Cloning, Expression Of Human Tissue Kallikrein And Its Preliminary Study On Gene Therapy For Hypertention

Human tissue kallikrein(KLK1) proteolizes kininogen to release kinin, which plays important roles in blood pressure regulation, renal function and so on. To develop the recombinant KLK1, KLK1 cDNA was amplified from pooled human pancreas single-stranded cDNAs by high fidelity PCR. Sequence analysis showed that the KLK1 cDNA was identical to or differed by only 3bp from the previously published human renal/pancreas/salivary KLK1 cDNAs. The cDNA was digested by restriction enzymes to remove its signal peptide sequence and then subcloned into the prokaryotic expression vector pGEX-4T-3. The GST-KLK1 fusion protein of about 48kDa was expressed in E.coli by IPTG induction, which was confirmed by Western blotting.
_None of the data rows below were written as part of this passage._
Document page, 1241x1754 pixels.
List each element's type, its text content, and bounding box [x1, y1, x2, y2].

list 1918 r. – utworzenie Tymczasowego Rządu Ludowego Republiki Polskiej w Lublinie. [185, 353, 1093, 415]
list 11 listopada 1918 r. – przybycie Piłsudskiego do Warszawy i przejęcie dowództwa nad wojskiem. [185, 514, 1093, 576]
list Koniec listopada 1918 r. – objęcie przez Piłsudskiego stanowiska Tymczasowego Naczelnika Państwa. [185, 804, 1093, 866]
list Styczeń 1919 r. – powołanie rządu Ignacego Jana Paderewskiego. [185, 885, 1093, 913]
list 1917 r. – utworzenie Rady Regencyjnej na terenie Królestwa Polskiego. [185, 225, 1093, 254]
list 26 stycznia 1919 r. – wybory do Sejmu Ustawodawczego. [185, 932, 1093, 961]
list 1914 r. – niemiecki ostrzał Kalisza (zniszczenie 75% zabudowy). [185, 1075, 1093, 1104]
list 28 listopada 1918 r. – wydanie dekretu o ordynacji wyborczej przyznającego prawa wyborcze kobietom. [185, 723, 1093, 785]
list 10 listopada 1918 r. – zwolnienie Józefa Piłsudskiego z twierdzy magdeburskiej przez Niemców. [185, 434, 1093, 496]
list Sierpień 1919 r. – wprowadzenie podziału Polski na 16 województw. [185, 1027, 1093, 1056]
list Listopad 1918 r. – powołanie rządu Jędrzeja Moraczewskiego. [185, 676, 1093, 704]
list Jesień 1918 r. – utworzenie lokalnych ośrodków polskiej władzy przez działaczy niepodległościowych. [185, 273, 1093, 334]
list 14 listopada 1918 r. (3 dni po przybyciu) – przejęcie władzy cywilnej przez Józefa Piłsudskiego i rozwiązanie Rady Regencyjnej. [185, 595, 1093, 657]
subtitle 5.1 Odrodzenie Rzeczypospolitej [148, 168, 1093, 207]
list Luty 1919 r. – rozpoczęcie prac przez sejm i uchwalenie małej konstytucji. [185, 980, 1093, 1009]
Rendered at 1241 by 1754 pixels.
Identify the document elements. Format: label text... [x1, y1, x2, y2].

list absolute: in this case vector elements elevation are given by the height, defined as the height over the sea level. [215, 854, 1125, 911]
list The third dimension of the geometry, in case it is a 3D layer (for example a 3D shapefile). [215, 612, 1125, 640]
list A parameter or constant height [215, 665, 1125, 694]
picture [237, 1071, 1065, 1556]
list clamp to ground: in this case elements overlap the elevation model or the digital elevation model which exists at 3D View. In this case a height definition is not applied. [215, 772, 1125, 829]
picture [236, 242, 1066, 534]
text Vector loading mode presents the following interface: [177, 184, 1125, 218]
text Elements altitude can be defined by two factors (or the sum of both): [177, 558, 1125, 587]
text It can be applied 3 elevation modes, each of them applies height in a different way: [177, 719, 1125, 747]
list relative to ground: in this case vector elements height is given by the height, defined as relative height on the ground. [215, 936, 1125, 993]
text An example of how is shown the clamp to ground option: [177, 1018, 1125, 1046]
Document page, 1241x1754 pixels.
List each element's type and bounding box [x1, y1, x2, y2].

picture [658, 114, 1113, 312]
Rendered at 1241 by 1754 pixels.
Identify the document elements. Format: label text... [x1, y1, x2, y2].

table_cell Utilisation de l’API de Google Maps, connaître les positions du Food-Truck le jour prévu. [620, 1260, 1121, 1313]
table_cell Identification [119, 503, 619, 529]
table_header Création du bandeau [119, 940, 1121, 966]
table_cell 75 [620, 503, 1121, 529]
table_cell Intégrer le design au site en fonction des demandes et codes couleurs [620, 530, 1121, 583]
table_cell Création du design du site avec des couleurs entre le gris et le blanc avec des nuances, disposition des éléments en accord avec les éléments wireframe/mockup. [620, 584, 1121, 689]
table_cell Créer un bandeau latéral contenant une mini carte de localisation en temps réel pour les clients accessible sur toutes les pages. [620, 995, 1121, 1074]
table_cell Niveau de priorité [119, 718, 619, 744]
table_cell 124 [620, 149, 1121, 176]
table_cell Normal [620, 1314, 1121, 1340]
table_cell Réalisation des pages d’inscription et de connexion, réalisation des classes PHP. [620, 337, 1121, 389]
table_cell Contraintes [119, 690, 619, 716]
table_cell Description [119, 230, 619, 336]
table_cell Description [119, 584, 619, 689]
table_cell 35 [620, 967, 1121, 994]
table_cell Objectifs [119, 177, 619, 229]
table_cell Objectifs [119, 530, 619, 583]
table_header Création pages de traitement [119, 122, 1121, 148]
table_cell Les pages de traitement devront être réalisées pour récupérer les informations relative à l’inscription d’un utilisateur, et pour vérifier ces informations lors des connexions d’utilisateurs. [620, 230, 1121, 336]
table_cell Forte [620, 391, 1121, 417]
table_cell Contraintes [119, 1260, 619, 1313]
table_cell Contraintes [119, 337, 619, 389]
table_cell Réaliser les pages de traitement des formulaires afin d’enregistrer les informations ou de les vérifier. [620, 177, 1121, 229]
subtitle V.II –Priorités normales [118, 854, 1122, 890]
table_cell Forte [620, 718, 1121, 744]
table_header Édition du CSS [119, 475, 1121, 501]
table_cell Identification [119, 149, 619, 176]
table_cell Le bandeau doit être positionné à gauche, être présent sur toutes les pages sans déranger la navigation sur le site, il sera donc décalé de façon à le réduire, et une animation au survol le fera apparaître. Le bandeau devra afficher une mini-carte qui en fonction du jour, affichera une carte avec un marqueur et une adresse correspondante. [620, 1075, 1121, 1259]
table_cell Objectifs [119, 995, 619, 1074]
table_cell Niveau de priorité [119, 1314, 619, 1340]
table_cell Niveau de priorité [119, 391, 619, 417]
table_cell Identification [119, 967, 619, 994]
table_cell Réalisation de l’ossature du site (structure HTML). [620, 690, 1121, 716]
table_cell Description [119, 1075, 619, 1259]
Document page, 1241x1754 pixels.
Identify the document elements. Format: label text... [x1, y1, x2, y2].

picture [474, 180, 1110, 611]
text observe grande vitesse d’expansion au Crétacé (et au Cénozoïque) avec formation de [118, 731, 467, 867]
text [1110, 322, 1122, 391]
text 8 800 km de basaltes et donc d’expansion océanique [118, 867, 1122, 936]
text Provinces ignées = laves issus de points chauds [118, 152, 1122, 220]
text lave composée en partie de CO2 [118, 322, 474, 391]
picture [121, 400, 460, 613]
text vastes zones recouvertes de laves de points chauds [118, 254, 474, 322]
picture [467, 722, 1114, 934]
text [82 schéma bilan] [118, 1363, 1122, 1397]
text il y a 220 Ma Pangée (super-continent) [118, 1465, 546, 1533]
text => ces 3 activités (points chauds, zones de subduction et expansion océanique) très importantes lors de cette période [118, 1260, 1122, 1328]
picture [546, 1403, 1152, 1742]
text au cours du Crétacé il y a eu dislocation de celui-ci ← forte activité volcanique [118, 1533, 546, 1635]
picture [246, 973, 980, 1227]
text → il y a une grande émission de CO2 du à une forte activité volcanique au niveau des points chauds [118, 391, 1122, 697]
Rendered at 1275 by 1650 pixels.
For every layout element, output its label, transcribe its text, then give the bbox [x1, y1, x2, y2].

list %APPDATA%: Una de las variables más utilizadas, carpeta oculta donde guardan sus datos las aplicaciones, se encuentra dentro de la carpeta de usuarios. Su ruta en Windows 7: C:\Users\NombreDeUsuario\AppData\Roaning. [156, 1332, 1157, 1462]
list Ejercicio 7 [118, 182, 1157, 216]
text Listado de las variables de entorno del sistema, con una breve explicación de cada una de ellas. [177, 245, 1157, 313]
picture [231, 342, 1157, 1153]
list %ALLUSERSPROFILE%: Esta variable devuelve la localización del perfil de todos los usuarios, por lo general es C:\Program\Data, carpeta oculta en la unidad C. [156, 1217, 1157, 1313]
The antiserum and monoclonal antibody were prepared by using the prokaryotic expression product as the antigen or by injection of mice with KLK1 cDNA cloned into eukaryotic expression vector pcDNA. The recombinant vector was mixed with branched 25kDa polyethylenimine and then transfected into COS-1 cells. The expression was revealed by indirect fluorescent assay. The systemic blood pressure of spontaneously hypertensive rats (SHR) was decreased after injection of the recombinant vector, from 165 to 125 mmHg, which lasted for 2 to 3 weeks. The KLK1 cDNA was subcloned into a mammary gland-specific expression vector p205C3 and then was injected into the mice via tail vein. The up to 292 U/ml KLK1 activity was detected in the milk of the gene injected mice by spectrophotometry. These data demonstrated the correctness of KLK1 cDNA and usefulness for production of recombinant KLK1 and gene therapy for hypertension.